Although ARVC was initially described in the right ventricle,
examination of the heart in autopsy cases of ARVC, microscopically or with sensitive imaging techniques,
has established that most patients with ARVC have biventricular involvement.
The left ventricular involvement is typically subepicardial, and the changes are related more to fibrosis than to fat or fibrofatty infiltration, although at times the changes are probably similar to those seen in the right ventricle. However, because the right ventricle is relatively thin, the subepicardial nature of disease is difficult to appreciate in imaging studies and has only infrequently been investigated at autopsy.
Atrial involvement appears not to have been adequately investigated.
Previously, investigators postulated that ARVC begins in the right ventricle and progresses to biventricular involvement and heart failure.
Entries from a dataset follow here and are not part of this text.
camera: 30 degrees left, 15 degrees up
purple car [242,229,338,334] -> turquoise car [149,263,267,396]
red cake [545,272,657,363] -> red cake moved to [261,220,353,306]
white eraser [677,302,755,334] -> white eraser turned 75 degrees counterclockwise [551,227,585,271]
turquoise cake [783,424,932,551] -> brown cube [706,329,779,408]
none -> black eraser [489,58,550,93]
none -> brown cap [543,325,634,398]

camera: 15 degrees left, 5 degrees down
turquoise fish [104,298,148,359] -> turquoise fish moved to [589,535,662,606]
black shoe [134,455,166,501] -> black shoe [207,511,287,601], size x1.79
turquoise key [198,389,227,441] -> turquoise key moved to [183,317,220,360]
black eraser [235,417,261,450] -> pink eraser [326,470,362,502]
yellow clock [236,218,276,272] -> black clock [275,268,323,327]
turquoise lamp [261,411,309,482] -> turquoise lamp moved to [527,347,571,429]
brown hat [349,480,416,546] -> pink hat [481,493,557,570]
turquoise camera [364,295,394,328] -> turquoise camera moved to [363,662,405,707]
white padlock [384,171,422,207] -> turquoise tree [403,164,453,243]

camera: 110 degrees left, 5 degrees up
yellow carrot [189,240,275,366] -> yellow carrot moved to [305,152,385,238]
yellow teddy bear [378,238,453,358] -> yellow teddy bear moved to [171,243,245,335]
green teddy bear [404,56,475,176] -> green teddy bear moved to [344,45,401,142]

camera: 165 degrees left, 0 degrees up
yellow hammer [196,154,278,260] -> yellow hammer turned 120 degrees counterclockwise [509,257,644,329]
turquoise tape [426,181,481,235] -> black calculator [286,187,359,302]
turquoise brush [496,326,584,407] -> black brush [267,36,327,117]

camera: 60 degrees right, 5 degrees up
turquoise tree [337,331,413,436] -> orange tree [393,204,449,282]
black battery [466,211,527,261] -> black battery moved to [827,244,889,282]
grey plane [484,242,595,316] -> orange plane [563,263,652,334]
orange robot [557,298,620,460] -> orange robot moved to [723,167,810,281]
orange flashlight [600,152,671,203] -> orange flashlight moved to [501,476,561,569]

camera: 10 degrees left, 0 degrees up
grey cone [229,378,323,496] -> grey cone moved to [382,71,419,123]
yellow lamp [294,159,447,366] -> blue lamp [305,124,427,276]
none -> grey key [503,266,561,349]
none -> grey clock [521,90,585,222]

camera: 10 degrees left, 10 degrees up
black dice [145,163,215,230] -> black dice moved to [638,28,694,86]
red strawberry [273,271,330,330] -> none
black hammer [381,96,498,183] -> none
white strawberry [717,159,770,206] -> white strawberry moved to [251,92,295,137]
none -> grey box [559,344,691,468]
However, newer imaging techniques have revealed that left ventricular involvement is typical from the onset.
Some patients with ARVC develop heart failure and intractable arrhythmias and are treated with heart transplantation. A subset of these patients carries the clinical diagnosis of idiopathic dilated cardiomyopathy. In such patients, the pathologic diagnosis of ARVC is made initially on finding fibrofatty replacement on histologic sections of the recipient’s explanted heart.